By ED POLL, Special to Lawyers Weekly

edpoll@lawbiz.com

 

Ed Poll

Ed Poll

In my last column I discussed various state bar rules that restrict the intent of Rule 1.17 to allow a partial practice sale, including the Illinois example that purportedly permits no transition period after escrow for a practice sale closes.

Interestingly, there has been no discussion in Illinois concerning the length of escrow. The only time discussion is the minimum notice of sale to be given to the clients.

What if there were an extended escrow, for example, one year or some other time constraint desired by the buyer and agreeable to the seller?

 Without the use of a somewhat unusual alternative that comes close to form over substance, and is not allowed on review, the choices for the seller are bleak under this stricter interpretation. Some alternatives might be:

  • Merge with another firm, develop a buyout agreement that will take effect in the future but allows the lawyer to both continue contributing both to the law and society (assuming the “buying” lawyer honors his commitment at the time of eventual retirement by the “seller”).
  • Do not sell and remain in practice until either death or closing the office doors at some future date.
  • Sell and leave the practice of law, then pursue some other activity until death occurs; whether this activity is of minimal interest or is interesting and exciting to the selling lawyer, it frequently fails to address the psychological issues of the selling type-A lawyer personality.

 These are bleak choices and, in my opinion, contrary to the spirit of what the ABA General Practice Section originally advocated for Rule 1.17.

The more reasonable interpretation should be that this rule was intended to assist retirement. And, yes, the sale is complete.

But, the lawyer should be entitled to work for the buyer in order to (1) assist in the transition of client relationships, (2) remain vibrant and contributing to his own well-being, and (3) contribute to the buyer’s interest in growing the practice.

Remember, we’re talking about a sale and retirement, usually of an older lawyer. We’re not talking about the sale of a law practice by a younger lawyer who might (the great fear projected onto the strawman buyer) open a competing practice across the road and steal back his former clients.

 Assuming the worst scenario and that the “warped” (no personal attack intended) Illinois interpretation of Rule 1.17 is valid, how might the parties deal with the desired sale and transfer of client relationships?

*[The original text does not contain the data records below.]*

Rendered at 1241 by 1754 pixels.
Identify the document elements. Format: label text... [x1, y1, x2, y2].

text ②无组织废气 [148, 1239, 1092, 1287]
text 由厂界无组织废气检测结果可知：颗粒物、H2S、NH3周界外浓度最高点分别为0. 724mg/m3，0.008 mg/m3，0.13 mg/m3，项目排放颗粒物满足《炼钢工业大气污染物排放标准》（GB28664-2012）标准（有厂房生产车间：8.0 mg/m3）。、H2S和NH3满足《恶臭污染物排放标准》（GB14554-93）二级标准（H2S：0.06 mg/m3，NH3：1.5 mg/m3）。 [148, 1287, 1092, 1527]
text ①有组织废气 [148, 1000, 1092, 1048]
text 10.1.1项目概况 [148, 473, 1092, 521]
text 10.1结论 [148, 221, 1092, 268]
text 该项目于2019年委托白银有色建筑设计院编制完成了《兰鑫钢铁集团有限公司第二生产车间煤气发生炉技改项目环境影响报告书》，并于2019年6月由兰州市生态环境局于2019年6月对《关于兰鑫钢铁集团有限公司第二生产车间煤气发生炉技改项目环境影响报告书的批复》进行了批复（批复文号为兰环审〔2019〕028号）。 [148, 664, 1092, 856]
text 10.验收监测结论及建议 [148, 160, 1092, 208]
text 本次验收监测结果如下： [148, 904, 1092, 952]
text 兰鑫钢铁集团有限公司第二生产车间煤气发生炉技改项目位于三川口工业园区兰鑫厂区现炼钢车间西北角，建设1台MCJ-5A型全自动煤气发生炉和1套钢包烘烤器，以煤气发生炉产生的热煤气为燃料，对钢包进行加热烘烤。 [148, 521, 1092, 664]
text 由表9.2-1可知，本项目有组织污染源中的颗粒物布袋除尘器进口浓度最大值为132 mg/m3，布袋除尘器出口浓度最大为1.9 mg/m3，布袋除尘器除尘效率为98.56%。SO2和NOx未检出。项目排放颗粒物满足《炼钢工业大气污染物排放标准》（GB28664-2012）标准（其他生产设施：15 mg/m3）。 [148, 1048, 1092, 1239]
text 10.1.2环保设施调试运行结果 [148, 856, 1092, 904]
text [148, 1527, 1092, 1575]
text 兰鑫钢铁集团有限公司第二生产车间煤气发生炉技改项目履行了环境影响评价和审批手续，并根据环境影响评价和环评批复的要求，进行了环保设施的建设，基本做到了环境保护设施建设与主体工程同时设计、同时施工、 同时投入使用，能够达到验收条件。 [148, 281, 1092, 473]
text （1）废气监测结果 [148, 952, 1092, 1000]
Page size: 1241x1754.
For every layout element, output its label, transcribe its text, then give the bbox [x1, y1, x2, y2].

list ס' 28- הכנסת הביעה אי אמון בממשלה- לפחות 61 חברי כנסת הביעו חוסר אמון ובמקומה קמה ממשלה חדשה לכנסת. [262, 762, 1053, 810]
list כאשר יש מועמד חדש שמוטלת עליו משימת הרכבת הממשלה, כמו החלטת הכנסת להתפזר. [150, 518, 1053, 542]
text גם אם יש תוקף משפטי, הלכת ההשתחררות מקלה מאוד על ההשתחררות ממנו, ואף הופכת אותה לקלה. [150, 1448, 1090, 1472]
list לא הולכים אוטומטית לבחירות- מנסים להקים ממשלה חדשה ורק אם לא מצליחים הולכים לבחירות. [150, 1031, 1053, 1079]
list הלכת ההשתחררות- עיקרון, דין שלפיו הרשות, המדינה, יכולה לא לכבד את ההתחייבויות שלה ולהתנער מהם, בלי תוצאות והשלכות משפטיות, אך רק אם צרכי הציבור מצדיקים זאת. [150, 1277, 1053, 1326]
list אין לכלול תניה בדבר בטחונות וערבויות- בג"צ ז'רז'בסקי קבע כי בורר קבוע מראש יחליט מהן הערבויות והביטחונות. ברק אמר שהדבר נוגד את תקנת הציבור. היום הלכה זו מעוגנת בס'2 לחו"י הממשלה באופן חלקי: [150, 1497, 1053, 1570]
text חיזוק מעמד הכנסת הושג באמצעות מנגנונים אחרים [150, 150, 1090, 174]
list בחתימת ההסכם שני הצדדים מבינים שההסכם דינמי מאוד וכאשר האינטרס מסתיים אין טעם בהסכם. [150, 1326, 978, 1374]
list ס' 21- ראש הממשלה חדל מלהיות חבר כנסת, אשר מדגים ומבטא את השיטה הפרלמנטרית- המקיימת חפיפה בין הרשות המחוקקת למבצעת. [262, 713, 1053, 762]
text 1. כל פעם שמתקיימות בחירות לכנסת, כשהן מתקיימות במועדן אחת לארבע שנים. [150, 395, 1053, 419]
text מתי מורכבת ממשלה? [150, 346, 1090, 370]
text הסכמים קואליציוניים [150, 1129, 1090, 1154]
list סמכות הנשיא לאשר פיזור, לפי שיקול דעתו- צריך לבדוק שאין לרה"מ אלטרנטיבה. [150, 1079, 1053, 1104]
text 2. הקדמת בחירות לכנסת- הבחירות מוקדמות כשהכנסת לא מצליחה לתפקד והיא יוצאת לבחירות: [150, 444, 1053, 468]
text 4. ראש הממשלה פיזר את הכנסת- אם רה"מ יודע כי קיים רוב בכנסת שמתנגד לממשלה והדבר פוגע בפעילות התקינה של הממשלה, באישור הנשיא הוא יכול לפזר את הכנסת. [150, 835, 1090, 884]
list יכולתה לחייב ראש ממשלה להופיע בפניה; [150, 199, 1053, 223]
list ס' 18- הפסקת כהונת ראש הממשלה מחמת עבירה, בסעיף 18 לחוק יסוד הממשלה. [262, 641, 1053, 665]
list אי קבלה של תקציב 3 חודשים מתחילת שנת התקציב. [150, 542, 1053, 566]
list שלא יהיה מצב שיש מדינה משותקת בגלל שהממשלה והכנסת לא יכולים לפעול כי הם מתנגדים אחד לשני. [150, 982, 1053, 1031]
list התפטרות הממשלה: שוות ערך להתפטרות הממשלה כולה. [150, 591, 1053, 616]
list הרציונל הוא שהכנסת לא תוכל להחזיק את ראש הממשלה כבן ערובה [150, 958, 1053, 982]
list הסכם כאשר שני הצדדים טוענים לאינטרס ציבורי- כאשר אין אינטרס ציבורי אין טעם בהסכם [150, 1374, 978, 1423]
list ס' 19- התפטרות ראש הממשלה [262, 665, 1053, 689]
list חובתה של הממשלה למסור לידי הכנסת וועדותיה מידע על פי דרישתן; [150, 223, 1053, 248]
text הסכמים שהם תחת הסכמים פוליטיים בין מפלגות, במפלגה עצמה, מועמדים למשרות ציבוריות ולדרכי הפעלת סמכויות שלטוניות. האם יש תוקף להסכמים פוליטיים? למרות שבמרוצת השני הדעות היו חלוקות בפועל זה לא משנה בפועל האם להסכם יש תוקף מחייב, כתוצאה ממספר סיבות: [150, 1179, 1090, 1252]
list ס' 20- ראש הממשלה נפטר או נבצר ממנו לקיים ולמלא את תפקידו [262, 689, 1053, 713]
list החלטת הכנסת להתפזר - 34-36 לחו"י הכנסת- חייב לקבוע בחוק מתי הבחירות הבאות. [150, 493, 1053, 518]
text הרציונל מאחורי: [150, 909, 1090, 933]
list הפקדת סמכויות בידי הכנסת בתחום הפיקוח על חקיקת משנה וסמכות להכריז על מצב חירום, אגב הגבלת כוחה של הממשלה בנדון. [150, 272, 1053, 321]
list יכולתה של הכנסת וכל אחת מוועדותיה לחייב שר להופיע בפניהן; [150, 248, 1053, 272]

One way might be the form-versus-substance approach followed by many who lived in states not allowing a sale (Illinois was in this camp until recently): merger, with a buy/sell agreement.

Such a situation creates partners who can enforce an agreement of separation (sale of a partner interest). And, with the new provision in the rule allowing the sale of a practice area, it will be possible to sell part of the practice at an inflated price (to address the real worth of the full practice) with the idea of the balance of the practice being transferred at a later time when the lawyer wants to terminate his work regimen entirely, but at a lower price; the combination of the two would represent the actual full purchase price for the firm.

Ultimately it is the clients who benefit when they are smoothly transitioned to receive competent representation from a qualified buyer.